Kistler Vineyards is a family-owned California winery located in in Sonoma County. According to Food and Wine Magazine, their "biannual release of Chardonnay is one of the most sought after by wine enthusiasts" and Food and Wine Magazine's Wine Guide considers their Chardonnays the "Best of the Best" among "Star Producers". Consistently rated as one of the best Chardonnays and Pinot Noirs with scores in the mid and high 90's.

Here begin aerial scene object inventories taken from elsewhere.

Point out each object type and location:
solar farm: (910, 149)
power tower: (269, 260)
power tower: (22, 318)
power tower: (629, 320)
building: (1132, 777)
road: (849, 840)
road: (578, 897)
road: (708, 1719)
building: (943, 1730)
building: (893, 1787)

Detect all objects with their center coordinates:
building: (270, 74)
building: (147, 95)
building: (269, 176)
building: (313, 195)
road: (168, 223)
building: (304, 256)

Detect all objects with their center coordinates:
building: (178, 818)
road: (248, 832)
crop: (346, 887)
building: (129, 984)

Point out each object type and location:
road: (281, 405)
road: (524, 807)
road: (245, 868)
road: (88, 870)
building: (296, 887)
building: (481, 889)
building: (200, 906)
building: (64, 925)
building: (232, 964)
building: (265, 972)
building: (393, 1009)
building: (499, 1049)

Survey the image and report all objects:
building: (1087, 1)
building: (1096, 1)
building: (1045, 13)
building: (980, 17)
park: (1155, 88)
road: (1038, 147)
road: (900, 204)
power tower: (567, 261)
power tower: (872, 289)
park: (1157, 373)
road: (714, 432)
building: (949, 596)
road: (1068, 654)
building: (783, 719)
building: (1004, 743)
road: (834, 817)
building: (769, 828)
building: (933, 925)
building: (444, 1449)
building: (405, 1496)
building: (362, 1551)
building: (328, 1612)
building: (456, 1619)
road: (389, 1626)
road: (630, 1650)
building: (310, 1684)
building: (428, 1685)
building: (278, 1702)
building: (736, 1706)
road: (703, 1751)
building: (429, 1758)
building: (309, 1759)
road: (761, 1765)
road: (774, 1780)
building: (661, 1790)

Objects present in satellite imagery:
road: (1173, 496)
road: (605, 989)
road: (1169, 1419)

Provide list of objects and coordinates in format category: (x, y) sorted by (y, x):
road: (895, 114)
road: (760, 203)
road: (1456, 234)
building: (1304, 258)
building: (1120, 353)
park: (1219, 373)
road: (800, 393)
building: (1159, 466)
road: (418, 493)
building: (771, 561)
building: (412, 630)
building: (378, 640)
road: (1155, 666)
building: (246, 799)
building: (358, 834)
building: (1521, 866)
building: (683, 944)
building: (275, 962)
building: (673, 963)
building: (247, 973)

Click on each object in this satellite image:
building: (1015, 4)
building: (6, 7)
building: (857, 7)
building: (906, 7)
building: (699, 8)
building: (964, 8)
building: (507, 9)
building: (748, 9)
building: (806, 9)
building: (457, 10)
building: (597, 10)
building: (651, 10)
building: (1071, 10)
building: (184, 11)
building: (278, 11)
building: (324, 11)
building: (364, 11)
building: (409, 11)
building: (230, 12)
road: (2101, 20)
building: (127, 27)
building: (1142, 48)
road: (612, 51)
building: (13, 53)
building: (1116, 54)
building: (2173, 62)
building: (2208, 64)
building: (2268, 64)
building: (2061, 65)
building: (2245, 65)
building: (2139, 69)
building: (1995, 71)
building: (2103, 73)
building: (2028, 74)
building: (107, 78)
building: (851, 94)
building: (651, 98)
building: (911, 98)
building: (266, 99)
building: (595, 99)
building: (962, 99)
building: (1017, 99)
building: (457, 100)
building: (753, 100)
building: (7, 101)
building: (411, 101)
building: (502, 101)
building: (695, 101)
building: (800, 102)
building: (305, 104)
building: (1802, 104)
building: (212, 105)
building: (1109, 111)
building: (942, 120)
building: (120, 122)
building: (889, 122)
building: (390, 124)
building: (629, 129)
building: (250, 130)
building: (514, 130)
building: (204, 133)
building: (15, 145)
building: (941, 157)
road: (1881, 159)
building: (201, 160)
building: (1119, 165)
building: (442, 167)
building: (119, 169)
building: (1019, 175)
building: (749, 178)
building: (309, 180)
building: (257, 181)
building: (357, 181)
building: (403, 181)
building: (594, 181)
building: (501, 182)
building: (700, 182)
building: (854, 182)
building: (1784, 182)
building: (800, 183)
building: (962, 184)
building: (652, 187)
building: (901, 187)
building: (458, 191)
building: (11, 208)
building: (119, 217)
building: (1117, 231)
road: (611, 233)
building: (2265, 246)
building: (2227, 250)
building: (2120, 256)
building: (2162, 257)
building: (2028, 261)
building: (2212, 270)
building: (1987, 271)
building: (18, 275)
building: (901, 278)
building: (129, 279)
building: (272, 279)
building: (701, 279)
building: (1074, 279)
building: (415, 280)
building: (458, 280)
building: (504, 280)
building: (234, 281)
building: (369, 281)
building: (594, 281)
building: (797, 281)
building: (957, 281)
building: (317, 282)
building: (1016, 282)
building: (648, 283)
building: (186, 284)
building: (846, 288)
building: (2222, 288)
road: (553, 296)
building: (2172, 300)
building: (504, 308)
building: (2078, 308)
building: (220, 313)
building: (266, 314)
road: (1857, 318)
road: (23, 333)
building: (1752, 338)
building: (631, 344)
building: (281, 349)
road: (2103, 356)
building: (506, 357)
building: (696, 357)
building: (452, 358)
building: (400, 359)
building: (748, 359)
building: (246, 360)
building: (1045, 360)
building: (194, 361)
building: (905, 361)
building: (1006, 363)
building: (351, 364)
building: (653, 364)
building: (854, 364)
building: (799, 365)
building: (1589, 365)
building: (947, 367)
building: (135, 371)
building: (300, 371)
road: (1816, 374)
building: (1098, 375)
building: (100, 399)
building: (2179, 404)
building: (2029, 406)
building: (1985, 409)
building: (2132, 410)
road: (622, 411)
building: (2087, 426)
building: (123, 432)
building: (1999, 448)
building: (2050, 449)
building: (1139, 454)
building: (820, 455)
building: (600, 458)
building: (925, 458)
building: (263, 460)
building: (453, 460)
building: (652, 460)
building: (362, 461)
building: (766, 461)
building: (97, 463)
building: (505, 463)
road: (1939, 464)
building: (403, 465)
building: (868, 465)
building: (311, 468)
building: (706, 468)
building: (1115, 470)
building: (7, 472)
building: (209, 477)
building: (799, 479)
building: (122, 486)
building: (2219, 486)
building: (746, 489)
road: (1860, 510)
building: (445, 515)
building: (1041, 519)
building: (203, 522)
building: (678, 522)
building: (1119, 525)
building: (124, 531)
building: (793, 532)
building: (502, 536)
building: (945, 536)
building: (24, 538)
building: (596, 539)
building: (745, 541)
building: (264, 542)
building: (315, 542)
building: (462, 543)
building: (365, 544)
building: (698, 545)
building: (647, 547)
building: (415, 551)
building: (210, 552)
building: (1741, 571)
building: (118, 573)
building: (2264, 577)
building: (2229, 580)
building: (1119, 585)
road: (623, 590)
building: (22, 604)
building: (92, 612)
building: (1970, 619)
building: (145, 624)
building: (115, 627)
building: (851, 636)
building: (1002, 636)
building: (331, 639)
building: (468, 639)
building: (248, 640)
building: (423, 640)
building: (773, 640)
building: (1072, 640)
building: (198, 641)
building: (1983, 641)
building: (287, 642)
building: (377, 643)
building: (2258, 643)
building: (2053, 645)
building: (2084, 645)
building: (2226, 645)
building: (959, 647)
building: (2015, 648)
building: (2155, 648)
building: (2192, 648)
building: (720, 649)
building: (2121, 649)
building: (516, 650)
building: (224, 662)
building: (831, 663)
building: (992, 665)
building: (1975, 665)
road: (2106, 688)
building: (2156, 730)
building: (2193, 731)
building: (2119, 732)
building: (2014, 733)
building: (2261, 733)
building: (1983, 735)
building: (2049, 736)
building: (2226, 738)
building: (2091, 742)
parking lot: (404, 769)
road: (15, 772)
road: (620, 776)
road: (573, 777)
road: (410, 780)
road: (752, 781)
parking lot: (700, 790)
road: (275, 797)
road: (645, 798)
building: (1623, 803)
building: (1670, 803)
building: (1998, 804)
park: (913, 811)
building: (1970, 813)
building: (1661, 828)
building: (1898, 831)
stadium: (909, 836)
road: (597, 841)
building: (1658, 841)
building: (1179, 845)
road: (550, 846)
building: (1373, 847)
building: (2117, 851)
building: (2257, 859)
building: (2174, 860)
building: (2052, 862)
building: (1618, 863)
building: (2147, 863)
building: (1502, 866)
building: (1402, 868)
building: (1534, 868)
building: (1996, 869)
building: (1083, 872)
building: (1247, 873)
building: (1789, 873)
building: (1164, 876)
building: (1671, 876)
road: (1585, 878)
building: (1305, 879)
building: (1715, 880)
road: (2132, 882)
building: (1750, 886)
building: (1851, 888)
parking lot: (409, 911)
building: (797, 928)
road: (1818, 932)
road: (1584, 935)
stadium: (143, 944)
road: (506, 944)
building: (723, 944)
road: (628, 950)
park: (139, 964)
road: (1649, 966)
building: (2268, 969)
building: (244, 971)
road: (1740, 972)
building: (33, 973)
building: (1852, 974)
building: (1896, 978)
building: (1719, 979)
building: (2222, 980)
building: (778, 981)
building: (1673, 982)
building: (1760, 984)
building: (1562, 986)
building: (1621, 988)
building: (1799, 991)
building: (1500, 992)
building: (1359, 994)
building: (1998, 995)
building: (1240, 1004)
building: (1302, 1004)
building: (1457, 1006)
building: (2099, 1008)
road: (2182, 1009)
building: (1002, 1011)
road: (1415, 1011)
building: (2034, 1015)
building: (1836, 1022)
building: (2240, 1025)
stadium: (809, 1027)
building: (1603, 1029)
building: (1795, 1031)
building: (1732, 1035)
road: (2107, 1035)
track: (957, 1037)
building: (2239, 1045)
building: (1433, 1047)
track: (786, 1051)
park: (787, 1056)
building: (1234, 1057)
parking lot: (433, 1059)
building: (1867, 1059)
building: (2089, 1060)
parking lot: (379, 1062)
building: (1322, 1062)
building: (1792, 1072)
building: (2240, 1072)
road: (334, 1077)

2013 Sonoma Coast Pinot Noir:

91 Points Wine Spectator

A concentrated wine, with impressive energy to its red and black fruit flavors and subtle earth tones. A delicate expression of ripe plum, raspberry and wild berry, rich and graceful, with hints of black tea, dried herb and light oak. Persistent without being weighty. Drink now through 2022.

 

2012 Kistler Sonoma Mountain Chardonnay

Robert Parker loves the 2012 Chardonnays from Kistler, rating all the Chardonnays he reviewed pre-bottling in the 91-97 point range. This comes from two mountain vineyards on opposing ranges in Sonoma, one in the Mayacamas and the other on Sonoma Mountain. Both share elevation and volcanic soils in common, and the combination of fruit from these two elevated sites yields a svelte Chardonnay with minerality and acidity balancing richness and concentration. "There has been a progressive trend by Kistler’s winemaking team and owners to harvest at slightly lower sugars, back off slightly on the percentage of new oak used, and bottle their wines earlier. All of this is designed to preserve as much fruit and freshness in the wines as possible...This winery has long featured some of the finest terroirs on the Sonoma Coast and Russian River for Chardonnays, and their approach has clearly been very Burgundian, with full malolactic fermentation, no acid adjustments and letting the vineyard and clonal material push its personality to the forefront. Perhaps the biggest change of all has been the shift to 100% indigenous yeast fermentations for all the wines...The 2012 Chardonnays came from a vintage that was warmer than 2011, but never exceptionally hot. The flowering took place much earlier and the harvest was at least two weeks before that in 2011. At the time of my visit, the wines had all been assembled in their bottling tanks, and would be bottled unfiltered."